Além destes, merecem referências como bons filmes: Medos privados em lugares públicos, de Alain Resnais; Batismo de sangue, de Helvécio Ratton; Baixio das bestas, de Cláudio Assis; Depois do casamento, de Susanne Bier; Lady Chatterley, de Pascale Ferran; 30 dias de noite, de David Slate; Amantes constantes, de Philippe Garrel; Pro dia nascer feliz, de João Jardim; Fora de jogo, de Jafar Panahi; Fabricando Tom Zé, de Décio Mattos Jr.; Atravessando a ponte: o som do Istambul, de Faith Akin; Maria Antonieta, de Sofia Coppola; Pai e filho, de Aleksandr Sokurov; Scoop, o grande furo, de Woody Allen; People, histórias de Nova Iorque, de Danny Leiner; Tropa de elite, de José Padilha; Primo Basílio, de Daniel Filho; O mundo em duas voltas, de David Schürmann; A leste de Bucareste, de Corneliu Porunboiu; Nome de família, de Mira Nair; e As aventuras de Azur e Asnar, de Michel Ocelot.

Entre as exibições marginais, duas notáveis: The devil and Daniel Johnston, de Jeff Feuerzeig; e Tarnation, de Jonathan Caouette.

Houve três eventos cinematográficos que me pareceram os principais do ano. Uma revisão dos filmes de Alexander Kluge na Sala P.F. Gastal, numa promoção conjunta com o Instituto Goethe; Kluge está, lado a lado com o italiano Roberto Rossellini (falecido) e o espanhol Carlos Saura (vivo), entre os três maiores cineastas da história do cinema. Uma retrospectiva do falecido diretor norte-americano John Cassavetes, na Casa de Cultura Mário Quintana; Cassavetes é um mestre da improvisação que se organiza lentamente. E o terceiro festival de cinema fantástico, cognominado 3º Fantaspoa e promovido pelo Clube de Cinema de Porto Alegre, onde se puderam ver ou rever clássicos como “Vampiros de almas”, do norte-americano Donald Siegel, e “Dias de ira”, do dinamarquês Carl Theodor Dreyer, e obras de George A. Romero (americano) e Mario Bava (italiano) entre outras.
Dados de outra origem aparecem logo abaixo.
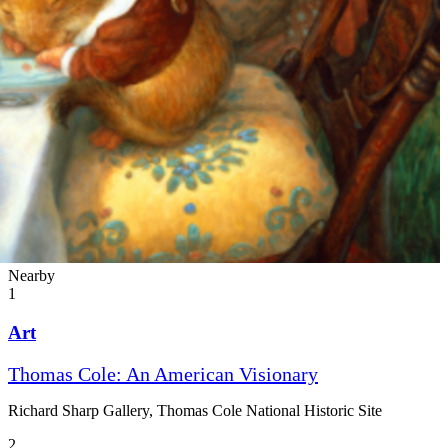
Nearby
1
Art
Thomas Cole: An American Visionary
Richard Sharp Gallery, Thomas Cole National Historic Site
2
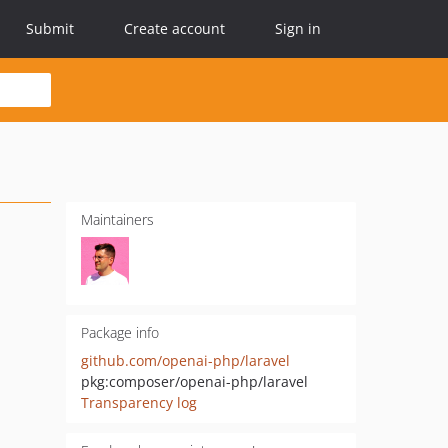
Submit
Create account
Sign in
Maintainers
Package info
github.com/openai-php/laravel
pkg:composer/openai-php/laravel
Transparency log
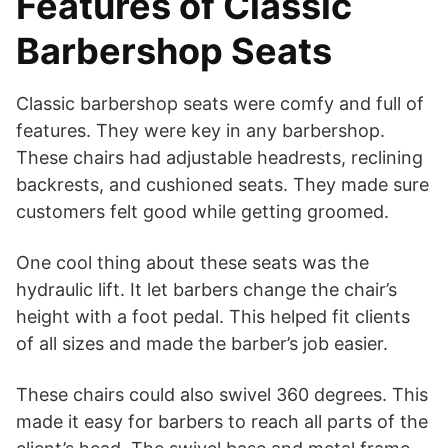
Features of Classic
Barbershop Seats
Classic barbershop seats were comfy and full of
features. They were key in any barbershop.
These chairs had adjustable headrests, reclining
backrests, and cushioned seats. They made sure
customers felt good while getting groomed.
One cool thing about these seats was the
hydraulic lift. It let barbers change the chair’s
height with a foot pedal. This helped fit clients
of all sizes and made the barber’s job easier.
These chairs could also swivel 360 degrees. This
made it easy for barbers to reach all parts of the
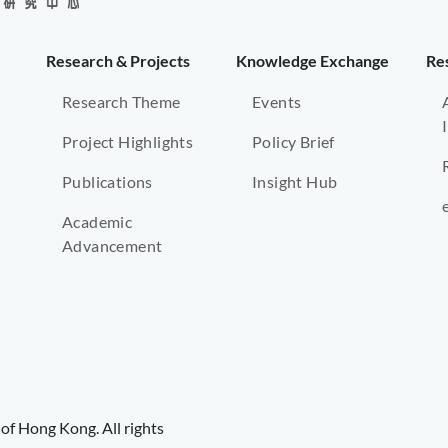
Research & Projects
Knowledge Exchange
Re
Research Theme
Events
Project Highlights
Policy Brief
Publications
Insight Hub
Academic
Advancement
of Hong Kong. All rights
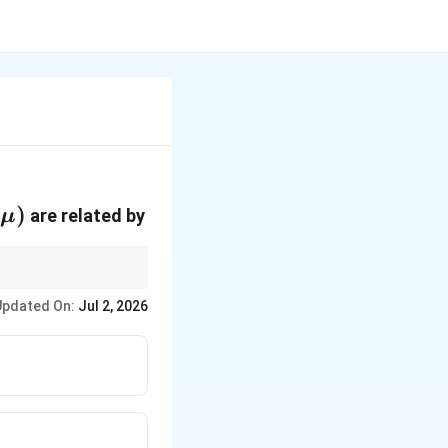
(\mu)
(
)
are related by
μ
Updated On:
Jul 2, 2026
}=npq=np(1-p). }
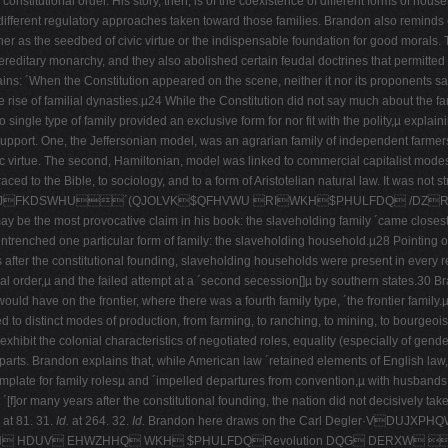
onstitutional order. His story, then, is of the coexistence of different forms of hous
 different regulatory approaches taken toward those families. Brandon also reminds 
er as the seedbed of civic virtue or the indispensable foundation for good morals. T
e hereditary monarchy, and they also abolished certain feudal doctrines that permitte
lains: ´When the Constitution appeared on the scene, neither it nor its proponents s
the rise of familial dynasties.µ24 While the Constitution did not say much about the
ingle type of family provided an exclusive form for nor fit with the polity,µ explainin
upport. One, the Jeffersonian model, was an agrarian family of independent farmer
c virtue. The second, Hamiltonian, model was linked to commercial capitalist modes of
ced to the Bible, to sociology, and to a form of Aristotelian natural law. It was not 
DSWHU´(QJOLVK$QFHVWU RIWKH$PHULFDQ /DZRI
y be the most provocative claim in his book: the slaveholding family ´came closest to
renched one particular form of family: the slaveholding household.µ28 Pointing out
s after the constitutional founding, slaveholding households were present in every re
nal order,µ and the failed attempt at a ´second secession[]µ by southern states.30 Br
ould have on the frontier, where there was a fourth family type, ´the frontier family.
nked to distinct modes of production, from farming, to ranching, to mining, to bourgeo
hibit the colonial characteristics of negotiated roles, equality (especially of gende
arts. Brandon explains that, while American law ´retained elements of English law,µ i
 template for family rolesµ and ´impelled departures from convention,µ with husband
´[f]or many years after the constitutional founding, the nation did not decisively ta
at 81. 31.
Id.
at 264. 32.
Id.
Brandon here draws on the Carl Degler·VDUJX
 WKH HDUV EHWZHHQ WKH $PHULFDQRevolution DQG DERXW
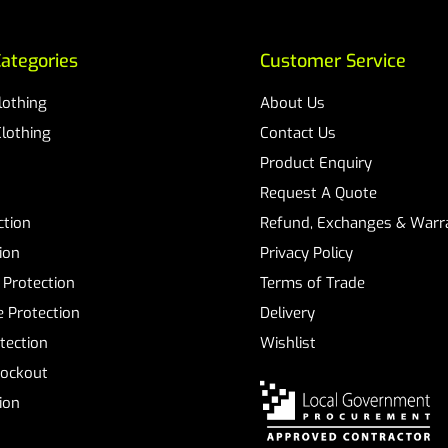
ategories
Customer Service
Clothing
About Us
Clothing
Contact Us
Product Enquiry
Request A Quote
ction
Refund, Exchanges & Warra
ion
Privacy Policy
 Protection
Terms of Trade
 Protection
Delivery
tection
Wishlist
Lockout
tion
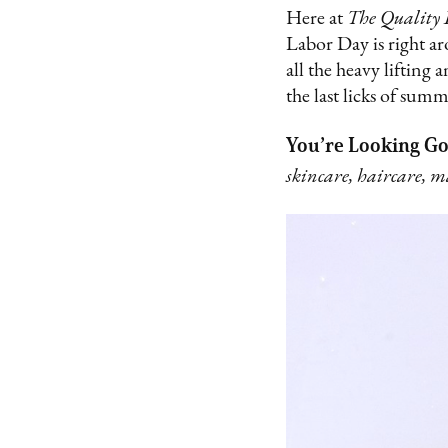
Here at
The Quality 
Labor Day is right ar
all the heavy lifting
the last licks of summ
You’re Looking G
skincare, haircare, 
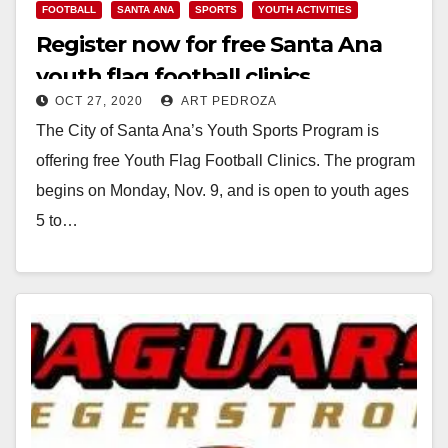
FOOTBALL
SANTA ANA
SPORTS
YOUTH ACTIVITIES
Register now for free Santa Ana
youth flag football clinics
OCT 27, 2020
ART PEDROZA
The City of Santa Ana’s Youth Sports Program is
offering free Youth Flag Football Clinics. The program
begins on Monday, Nov. 9, and is open to youth ages
5 to…
Read More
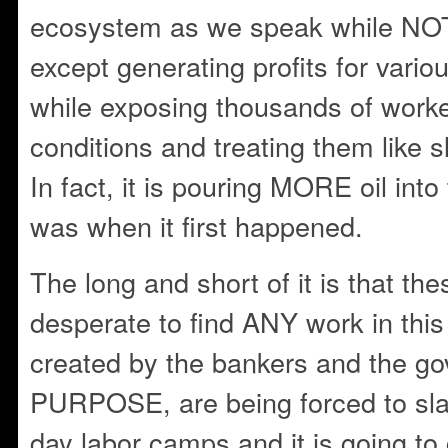
ecosystem as we speak while NO
except generating profits for vario
while exposing thousands of work
conditions and treating them like s
In fact, it is pouring MORE oil into
was when it first happened.
The long and short of it is that th
desperate to find ANY work in this
created by the bankers and the 
PURPOSE, are being forced to sl
day labor camps and it is going to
Enfeixando, os dez piores filmes do ano, por ordem de ruindade: Luzes do além, de Patrick Lassier; Os mensageiros, de Oxide Pang Chun e Danny Pang; Motoqueiro fantasma, de Mark Steven Johnson; Quarteto fantástico e o surfista prateado, de Tim Story; O homem-aranha 3, de Sam Raimi; Resident evil: a extinção, de Russell Mulcahy; O cavaleiro Didi e a princesa Lili, de Marcus Figueiredo; Sem reservas, de Scott Hicks; Piaf: um hino ao amor, de Olivier Danahan; Arthur e os miniboys, de Luc Besson.